Expecting a prison sentence, Gareth Curtis turned up with a holdall when he appeared at Warwick Crown Court to be sentenced for possessing heroin with intent to supply it.
But instead Curtis, 21, of Bucknill Crescent, Rugby, who had pleaded guilty to the charge, was sentenced to two years in prison suspended for two years.
The judge, who said it was a ‘wholly exceptional’ course, also made him subject to a 7pm to 7am curfew for four months and ordered him to do 180 hours of unpaid work.
Prosecutor Simon Worlock said that in August last year the police were called to what was mistakenly thought to be a burglary in Moat Farm Drive, Rugby, at around 9.30pm.

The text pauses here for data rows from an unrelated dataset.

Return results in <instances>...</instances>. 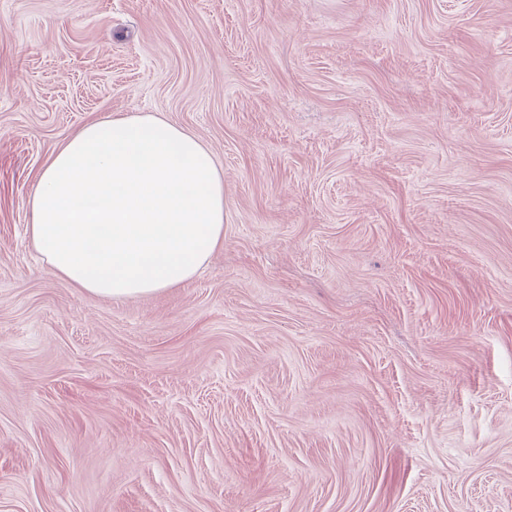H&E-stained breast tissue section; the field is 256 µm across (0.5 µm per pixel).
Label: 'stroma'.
Segmentation results:
<instances>
[{
  "label": "stroma",
  "mask_w": 512,
  "mask_h": 512,
  "mask_svg": "<svg viewBox=\"0 0 512 512\" xmlns=\"http://www.w3.org/2000/svg\"><path fill=\"white\" fill-rule=\"evenodd\" d=\"M142 113L224 243L112 300L30 193ZM0 512H512V0H0Z\"/></svg>",
  "instance_id": "obj_1"
}]
</instances>
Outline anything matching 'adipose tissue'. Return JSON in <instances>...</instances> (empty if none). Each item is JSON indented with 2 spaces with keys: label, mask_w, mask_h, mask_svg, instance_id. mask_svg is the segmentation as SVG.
<instances>
[{
  "label": "adipose tissue",
  "mask_w": 512,
  "mask_h": 512,
  "mask_svg": "<svg viewBox=\"0 0 512 512\" xmlns=\"http://www.w3.org/2000/svg\"><path fill=\"white\" fill-rule=\"evenodd\" d=\"M48 265L111 299L183 284L224 241V181L191 132L152 114L82 127L31 191Z\"/></svg>",
  "instance_id": "adipose-tissue-1"
}]
</instances>
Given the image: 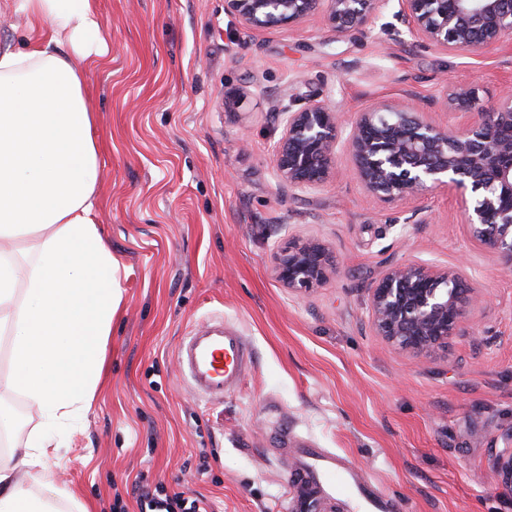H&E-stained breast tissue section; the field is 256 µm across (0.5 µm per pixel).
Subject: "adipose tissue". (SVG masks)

As they checked the area they saw Curtis and two other men by the nearby playing field, and when officers searched them they found a bag in which there were a number of wraps of heroin.
Curtis was arrested, and when the police then went to his home, they found another bag containing just over a kilo of heroin under his bed.
Mr Worlock said police had seized a total of 1.2 kilos of heroin – with an estimated street value of £120,000.
When Curtis was interviewed he was honest about his involvement, and said he had been asked by someone he would not name to mind the drugs for him.
He said he would hand the packages back to the man, in return for which he was paid £50 a week.
David Jackson, defending, said that Curtis, who has an apprenticeship, ‘presents as somewhat hapless,’ having had no previous experience of crime.
Mr Jackson handed in a letter from Curtis’s parents, and said that a pre-sentence report put forward ‘a very constructive recommendation.’
“Immediately on arrest he told the police ‘I had it given to me to look after, and then I get a call and drop it off.’
“He is only 21 years of age, and his lack of previous convictions is unusual for a young man appearing before the court for an offence as serious as this,” added Mr Jackson.
Sentencing Curtis, Recorder Christopher Tickle told him: “Involvement with drugs is very serious, as you well appreciate, and involvement with heroin is even more serious because it is one of the most destructive drugs.
“How or why you got involved in this is hard to explain; and I accept you got involved in it haplessly.”
Recorder Tickle explained that the sentencing range set out in guidelines for such offences was between three-and-a-half and seven years immediate imprisonment.
But he told Curtis: “Every case has got to be dealt with on its own facts. You pleaded guilty, you have no previous convictions, and you are only 21 years of age and you have a very supportive family.
“I ask myself ‘what is the point of locking you up, apart from to send out the message that everyone who gets involved in heroin gets locked up?’”
And he added: “This sentence is wholly exceptional. I cannot think of another case of this sort I have dealt with when the person has left the building through the front door.”